Ce genre de référendum «révocatoire» est prévu par la constitution à condition que les députés aient effectué au moins la moitié de leur mandat, et que 20% des électeurs y soient favorables.

Le lancement de la procédure devra toutefois être approuvé à la majorité au sein de la MUD, a reconnu le chef de l'opposition.

L'annonce des résultats du scrutin du 14 avril, remportée avec une avance de 1,49% des voix par M. Maduro, avait déjà été suivie de violences entre partisans des deux camps, qui selon le gouvernement avaient fait neuf morts et 78 blessés.

Depuis, les invectives se multiplient entre représentants du pouvoir et de l'opposition, qui a notamment dénoncé une «persécution politique» après l'arrestation samedi du général à la retraite Antonio Rivero, membre du parti d'opposition Volonté populaire, accusé par les autorités d'être impliqué dans les violences postélectorales.

Mercredi, M. Maduro a qualifié son principal opposant de «fasciste» et de «bourgeois pleurnichard» et l'a appelé à «reconnaitre (sa) défaite», à l'occasion d'un rassemblement pour le 1er mai à Caracas.

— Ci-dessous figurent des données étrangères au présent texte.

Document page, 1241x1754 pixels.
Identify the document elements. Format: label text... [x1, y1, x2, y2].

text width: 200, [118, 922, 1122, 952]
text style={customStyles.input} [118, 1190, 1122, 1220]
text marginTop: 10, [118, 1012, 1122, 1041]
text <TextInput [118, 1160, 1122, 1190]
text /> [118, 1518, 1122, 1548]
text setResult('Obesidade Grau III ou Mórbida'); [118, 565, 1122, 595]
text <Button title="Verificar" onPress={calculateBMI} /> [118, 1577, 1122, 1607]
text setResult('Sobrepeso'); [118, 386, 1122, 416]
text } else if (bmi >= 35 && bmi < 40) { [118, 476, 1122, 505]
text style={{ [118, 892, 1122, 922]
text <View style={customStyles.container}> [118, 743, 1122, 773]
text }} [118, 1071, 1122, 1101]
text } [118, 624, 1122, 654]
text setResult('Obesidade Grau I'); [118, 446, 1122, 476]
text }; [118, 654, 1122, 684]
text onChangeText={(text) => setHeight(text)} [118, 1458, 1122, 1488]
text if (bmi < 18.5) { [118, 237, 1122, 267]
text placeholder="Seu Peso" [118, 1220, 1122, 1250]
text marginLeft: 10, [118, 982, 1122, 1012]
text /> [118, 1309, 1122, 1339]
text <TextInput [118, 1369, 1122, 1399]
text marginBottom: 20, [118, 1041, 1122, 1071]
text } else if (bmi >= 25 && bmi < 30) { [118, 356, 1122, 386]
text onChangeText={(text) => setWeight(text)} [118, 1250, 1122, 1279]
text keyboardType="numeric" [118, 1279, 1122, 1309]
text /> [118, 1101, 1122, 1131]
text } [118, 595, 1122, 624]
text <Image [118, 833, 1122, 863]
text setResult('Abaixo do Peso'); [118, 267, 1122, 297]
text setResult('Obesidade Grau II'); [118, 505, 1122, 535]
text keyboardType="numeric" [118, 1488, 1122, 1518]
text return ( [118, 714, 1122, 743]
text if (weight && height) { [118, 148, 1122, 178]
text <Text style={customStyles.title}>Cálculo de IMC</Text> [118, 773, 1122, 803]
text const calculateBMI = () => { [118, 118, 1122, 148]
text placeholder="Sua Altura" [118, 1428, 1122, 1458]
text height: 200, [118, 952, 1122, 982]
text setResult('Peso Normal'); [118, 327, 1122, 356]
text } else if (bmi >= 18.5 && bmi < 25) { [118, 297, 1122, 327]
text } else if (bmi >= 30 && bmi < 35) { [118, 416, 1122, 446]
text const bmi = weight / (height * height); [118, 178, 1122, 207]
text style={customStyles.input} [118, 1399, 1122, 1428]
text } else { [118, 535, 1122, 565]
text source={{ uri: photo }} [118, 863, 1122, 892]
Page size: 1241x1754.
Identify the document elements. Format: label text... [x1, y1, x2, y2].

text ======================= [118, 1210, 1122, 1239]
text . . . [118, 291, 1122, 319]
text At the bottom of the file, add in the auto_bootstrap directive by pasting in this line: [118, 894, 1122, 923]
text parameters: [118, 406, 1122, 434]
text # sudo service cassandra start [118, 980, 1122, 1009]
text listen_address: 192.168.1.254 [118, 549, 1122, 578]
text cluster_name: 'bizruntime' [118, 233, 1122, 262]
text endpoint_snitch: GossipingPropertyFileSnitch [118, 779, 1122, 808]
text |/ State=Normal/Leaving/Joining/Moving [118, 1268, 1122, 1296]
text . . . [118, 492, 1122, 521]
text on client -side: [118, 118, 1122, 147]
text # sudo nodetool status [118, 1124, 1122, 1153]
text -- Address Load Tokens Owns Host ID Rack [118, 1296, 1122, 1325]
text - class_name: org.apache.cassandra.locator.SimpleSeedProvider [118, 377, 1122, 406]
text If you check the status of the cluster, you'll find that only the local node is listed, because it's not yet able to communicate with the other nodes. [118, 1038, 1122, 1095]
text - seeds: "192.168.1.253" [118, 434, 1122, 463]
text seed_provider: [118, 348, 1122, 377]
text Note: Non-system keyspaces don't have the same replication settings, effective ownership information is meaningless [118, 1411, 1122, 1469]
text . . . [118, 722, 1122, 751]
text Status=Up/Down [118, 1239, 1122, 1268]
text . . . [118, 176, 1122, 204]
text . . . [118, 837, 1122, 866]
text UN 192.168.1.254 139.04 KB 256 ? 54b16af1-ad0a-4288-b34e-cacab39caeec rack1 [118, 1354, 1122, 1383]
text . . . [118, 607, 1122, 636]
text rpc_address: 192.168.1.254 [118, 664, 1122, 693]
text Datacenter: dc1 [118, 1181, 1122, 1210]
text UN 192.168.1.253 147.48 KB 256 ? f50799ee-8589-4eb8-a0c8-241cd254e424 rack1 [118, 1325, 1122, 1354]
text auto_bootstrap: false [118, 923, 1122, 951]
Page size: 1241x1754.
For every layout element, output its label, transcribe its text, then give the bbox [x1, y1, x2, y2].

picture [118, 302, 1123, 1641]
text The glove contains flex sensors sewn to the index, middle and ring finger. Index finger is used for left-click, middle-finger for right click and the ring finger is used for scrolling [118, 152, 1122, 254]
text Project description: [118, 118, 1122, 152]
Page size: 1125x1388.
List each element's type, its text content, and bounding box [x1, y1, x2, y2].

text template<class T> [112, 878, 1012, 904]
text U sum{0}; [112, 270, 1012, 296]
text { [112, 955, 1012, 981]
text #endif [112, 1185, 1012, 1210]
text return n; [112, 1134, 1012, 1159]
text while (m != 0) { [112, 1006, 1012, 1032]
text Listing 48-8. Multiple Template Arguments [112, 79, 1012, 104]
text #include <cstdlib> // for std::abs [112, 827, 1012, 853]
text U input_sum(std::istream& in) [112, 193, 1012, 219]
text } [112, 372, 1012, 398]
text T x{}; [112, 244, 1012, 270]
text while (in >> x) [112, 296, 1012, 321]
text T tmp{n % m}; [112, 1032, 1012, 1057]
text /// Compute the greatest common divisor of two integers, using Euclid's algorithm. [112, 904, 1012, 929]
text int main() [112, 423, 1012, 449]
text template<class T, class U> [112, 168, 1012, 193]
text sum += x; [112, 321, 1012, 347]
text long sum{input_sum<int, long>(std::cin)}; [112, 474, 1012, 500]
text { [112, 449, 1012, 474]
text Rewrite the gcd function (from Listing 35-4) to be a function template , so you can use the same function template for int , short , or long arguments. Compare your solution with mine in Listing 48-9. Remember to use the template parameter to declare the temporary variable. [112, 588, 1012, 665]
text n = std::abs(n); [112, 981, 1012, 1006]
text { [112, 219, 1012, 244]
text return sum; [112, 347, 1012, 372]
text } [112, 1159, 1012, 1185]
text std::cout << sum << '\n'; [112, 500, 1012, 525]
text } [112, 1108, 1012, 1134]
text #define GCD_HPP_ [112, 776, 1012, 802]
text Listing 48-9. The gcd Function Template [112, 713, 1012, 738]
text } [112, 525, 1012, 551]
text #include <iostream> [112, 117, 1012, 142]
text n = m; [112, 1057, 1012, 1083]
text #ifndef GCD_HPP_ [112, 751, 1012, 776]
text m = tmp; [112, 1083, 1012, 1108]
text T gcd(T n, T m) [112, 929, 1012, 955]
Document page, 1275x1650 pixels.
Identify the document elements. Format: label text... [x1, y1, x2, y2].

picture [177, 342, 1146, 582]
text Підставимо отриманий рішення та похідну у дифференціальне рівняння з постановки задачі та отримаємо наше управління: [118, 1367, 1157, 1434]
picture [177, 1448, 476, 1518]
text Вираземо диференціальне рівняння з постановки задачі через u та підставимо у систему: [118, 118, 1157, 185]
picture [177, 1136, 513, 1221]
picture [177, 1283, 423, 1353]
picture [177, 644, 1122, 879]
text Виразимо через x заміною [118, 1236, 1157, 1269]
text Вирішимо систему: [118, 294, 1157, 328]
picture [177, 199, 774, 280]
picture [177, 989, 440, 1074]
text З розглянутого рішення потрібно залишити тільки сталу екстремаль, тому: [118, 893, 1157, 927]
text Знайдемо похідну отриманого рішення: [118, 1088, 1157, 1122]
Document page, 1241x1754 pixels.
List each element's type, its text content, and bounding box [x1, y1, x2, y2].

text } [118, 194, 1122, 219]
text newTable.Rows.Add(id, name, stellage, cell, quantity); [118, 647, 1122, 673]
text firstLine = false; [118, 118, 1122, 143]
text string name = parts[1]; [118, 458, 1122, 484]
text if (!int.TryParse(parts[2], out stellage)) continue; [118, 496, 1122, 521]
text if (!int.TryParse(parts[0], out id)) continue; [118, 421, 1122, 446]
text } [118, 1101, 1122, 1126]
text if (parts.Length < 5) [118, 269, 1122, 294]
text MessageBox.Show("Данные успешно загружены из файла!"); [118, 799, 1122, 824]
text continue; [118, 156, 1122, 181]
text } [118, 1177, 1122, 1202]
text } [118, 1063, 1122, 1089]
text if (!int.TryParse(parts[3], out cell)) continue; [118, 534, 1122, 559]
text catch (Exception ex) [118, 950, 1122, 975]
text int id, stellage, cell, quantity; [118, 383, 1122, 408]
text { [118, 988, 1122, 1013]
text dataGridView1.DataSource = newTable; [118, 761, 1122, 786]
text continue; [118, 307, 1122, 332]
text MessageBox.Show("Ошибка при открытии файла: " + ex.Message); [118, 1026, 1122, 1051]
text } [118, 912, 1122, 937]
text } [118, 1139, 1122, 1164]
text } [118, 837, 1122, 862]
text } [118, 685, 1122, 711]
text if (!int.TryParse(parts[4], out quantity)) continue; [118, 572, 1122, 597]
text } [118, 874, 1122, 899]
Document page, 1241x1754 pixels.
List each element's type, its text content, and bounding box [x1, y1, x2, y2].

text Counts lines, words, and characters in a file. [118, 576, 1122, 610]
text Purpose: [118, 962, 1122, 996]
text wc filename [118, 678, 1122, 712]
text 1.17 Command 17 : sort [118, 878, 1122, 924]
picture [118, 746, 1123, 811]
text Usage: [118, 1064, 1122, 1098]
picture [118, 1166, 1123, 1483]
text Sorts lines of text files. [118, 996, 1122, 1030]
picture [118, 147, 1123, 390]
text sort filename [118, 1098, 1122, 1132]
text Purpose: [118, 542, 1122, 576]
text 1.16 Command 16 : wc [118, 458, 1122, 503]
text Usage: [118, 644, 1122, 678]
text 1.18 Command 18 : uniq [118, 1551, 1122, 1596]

Aux yeux du secrétaire général de l'Organisation des États américains (OEA) Jose Miguel Insulza, le pugilat de mardi «reflète de manière dramatique l'absence d'un dialogue politique qui pourrait apporter de la tranquillité (...) pour régler, dans un climat de paix entre tous les Vénézuéliens, les différends en cours dans ce pays».

Ces commentaires, publiés mercredi, ont déplu à Caracas, et le ministère vénézuélien des Affaires étrangères a «rejeté» jeudi des «déclarations démesurées et interventionnistes».

Caracas a même vu l'influence «du Département d'État et la Maison-Blanche» dans ces propos, s'arc-boutant sur une ligne défensive vis-à-vis de Washington, comme à l'époque d'Hugo Chavez.

Pourtant, si les États-Unis ont condamné mercredi la bagarre de la veille au Parlement par la voix du porte-parole adjoint du département d'État Patrick Ventrell, ils ont réaffirmé leur volonté de travailler avec Nicolas Maduro. En outre, Washington a assuré ces dernières semaines ne pas envisager de sanctions contre Caracas après cette élection contestée.